* _Exercise goal_
Transcribe the section of the post below on function calling overhead in GNAT that opens with the words containing "Multiplying two 15 by 15" and closes with "checking etc).".

* _Passage_
-- START --

Essentially the question is: why so much function calling overhead
in GNAT?

I'm writing a set of matrix factorization routines (Schur etc) so
of course I need routines for multiplying matrices etc.
For me a matrix is
   type Matrix is array(Positive range <>, Positive range <>) of Float;

I overloaded "*" for matrix multiplication:
   function  "*"(Left : in Matrix; Right : in Matrix) return Matrix;

Multiplying two 15 by 15 matrices 10_000 times using this function
takes about 55 seconds on my machine.  The algorithm is the obvious
one: loop over rows and columns, add up the appropriate products and
assign them.

I then "inlined" this function: rather than using "*", I put the code
for "*" directly into my 10_000 times loop, of course renaming Left
and Right to the names of my matrices, and assigning directly to the
matrix which is to hold the answer.  In this way I eliminated the
function calling overhead.  Using this method, multiplying two 15 by
15 matrices 10_000 times takes about 44 seconds.

All this was done with optimisation (-O3) and -gnatp (i.e. no range
checking etc).

In summary: 55 seconds with function calling overhead.
            44 seconds without function calling overhead.

Now, a 15 by 15 matrix means 225 entries.  225 entries at,
say, 8 bytes an entry makes a bit less than 2k.  So, depending on
whether GNAT takes function parameters by reference or by copy,
this makes anything between 2k and, say, 10k bytes to be copied
on each function call.

Does this explain the time difference?  It shouldn't!  The amount
of time spent copying memory should be completely overwhelmed by
the amount of time taken to do the floating point operations!
That is, for each of the 225 entries there are 15 floating point
multiplications to be performed.  The amount of time taken to
copy the 225 entries, even if you need to copy them several times,
should be MUCH smaller than the amount of time spent in the
calculation.  But the timings above indicate that function
calling overhead makes up something like 25% of the time taken!

So, the question is: why so much function calling overhead in GNAT?

Can anyone please enlighten me?

Thanks a lot,

Duncan Sands.

PS: The corresponding C code takes about 6 seconds.  This surprises
me too.

-- END --

* _Provided material_
-- START --

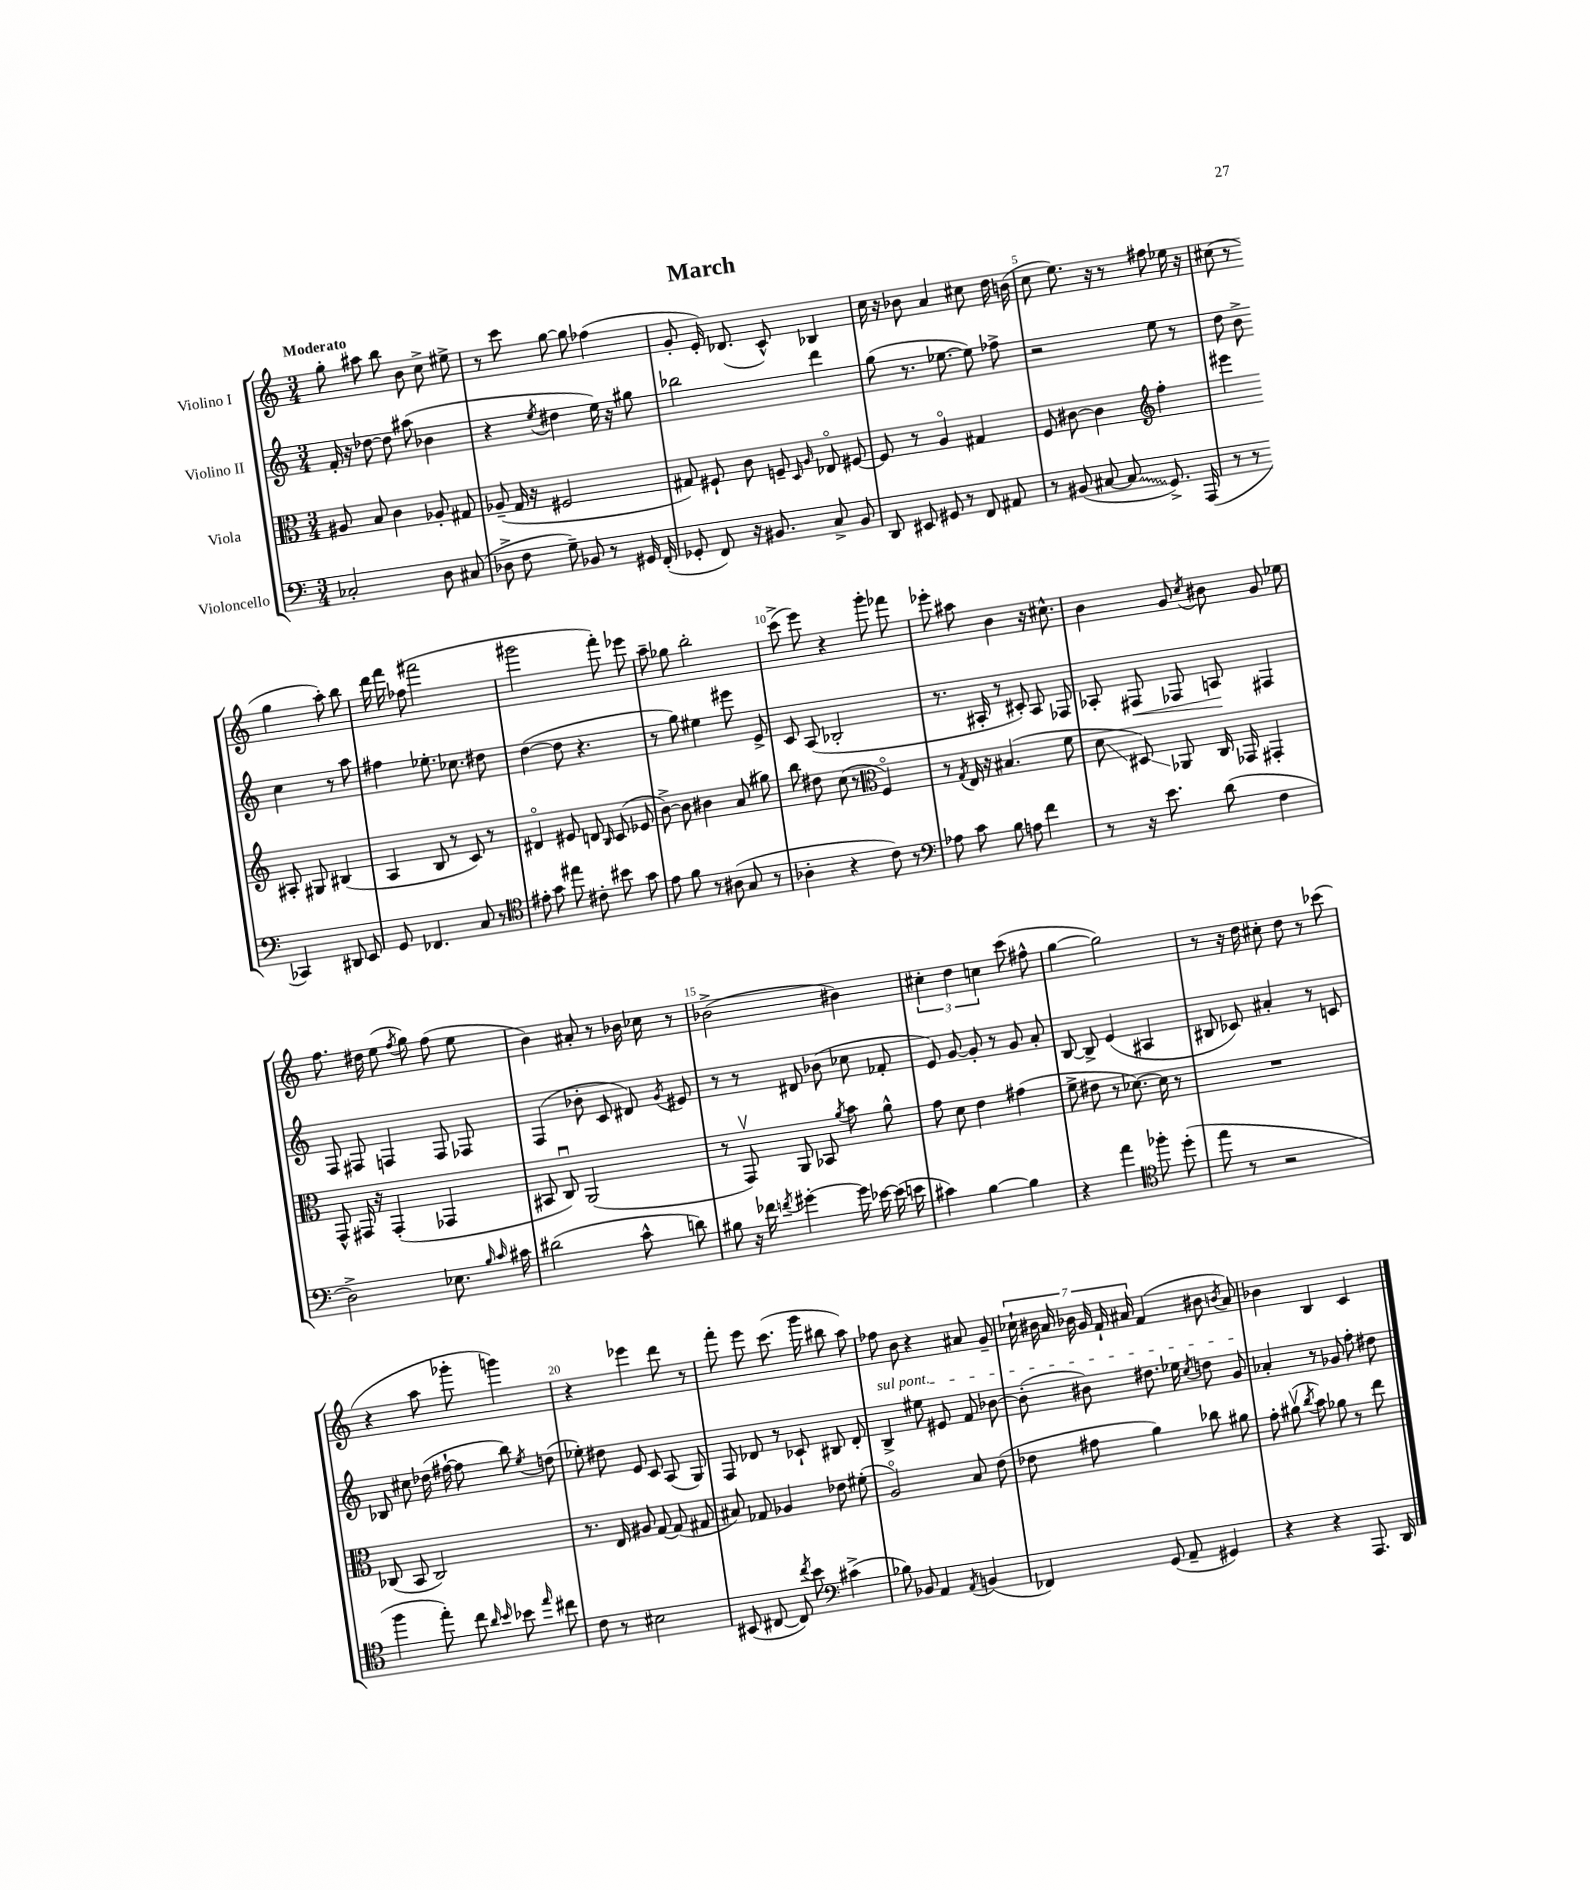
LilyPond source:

-- END --

* _The completed task_
Multiplying two 15 by 15 matrices 10_000 times using this function
takes about 55 seconds on my machine.  The algorithm is the obvious
one: loop over rows and columns, add up the appropriate products and
assign them.

I then "inlined" this function: rather than using "*", I put the code
for "*" directly into my 10_000 times loop, of course renaming Left
and Right to the names of my matrices, and assigning directly to the
matrix which is to hold the answer.  In this way I eliminated the
function calling overhead.  Using this method, multiplying two 15 by
15 matrices 10_000 times takes about 44 seconds.

All this was done with optimisation (-O3) and -gnatp (i.e. no range
checking etc).